● TEXT EXCERPT
Rereading the Constitution

I'm really not interested in recounting the sins of the previous administration. I can watch CNN or MSNBC for that. The Bush Administration was neither completely wise nor brilliant in its handling of the War on Terror. Fine. Moving on. Obama is President now. What he's doing matters, both in the present and for the future of this nation's efforts to prosecute the GWOT (oh, sorry, the Overseas Contingency Operation) abroad and ensure politcal comity and stability here at home. President Obama needs to reread the Constitution, which is somewhat surprising, since he reputedly taught constitutional law at Harvard Law School.

Let's start with Article I, which states:

No bill of attainder or ex post facto Law shall be passed.

A bill of attainder, according to TechLawJournal.com, is:

A legislative act that singles out an individual or group for punishment without a trial.

An ex post facto law is a law that subjects individuals to criminal penalties for actions that were legal at the time they were committed.

● EXTRACTED DATA

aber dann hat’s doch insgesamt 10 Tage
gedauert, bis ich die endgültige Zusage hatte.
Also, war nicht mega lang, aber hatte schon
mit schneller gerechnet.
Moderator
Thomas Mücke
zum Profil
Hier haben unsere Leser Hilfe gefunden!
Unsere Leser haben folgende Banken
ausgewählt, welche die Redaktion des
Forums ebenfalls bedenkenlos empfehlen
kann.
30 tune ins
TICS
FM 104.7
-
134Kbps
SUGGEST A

● TASK INSTRUCTIONS
a) List every name the piece on rereading the Constitution uses for the war effort it mentions.
b) In the piece on rereading the Constitution, retype the stretch from "I'm really not" through "without a trial." with no changes.

● ANSWERS GIVEN
a)
- War on Terror
- GWOT
- Overseas Contingency Operation

b)
I'm really not interested in recounting the sins of the previous administration. I can watch CNN or MSNBC for that. The Bush Administration was neither completely wise nor brilliant in its handling of the War on Terror. Fine. Moving on. Obama is President now. What he's doing matters, both in the present and for the future of this nation's efforts to prosecute the GWOT (oh, sorry, the Overseas Contingency Operation) abroad and ensure politcal comity and stability here at home. President Obama needs to reread the Constitution, which is somewhat surprising, since he reputedly taught constitutional law at Harvard Law School.

Let's start with Article I, which states:

No bill of attainder or ex post facto Law shall be passed.

A bill of attainder, according to TechLawJournal.com, is:

A legislative act that singles out an individual or group for punishment without a trial.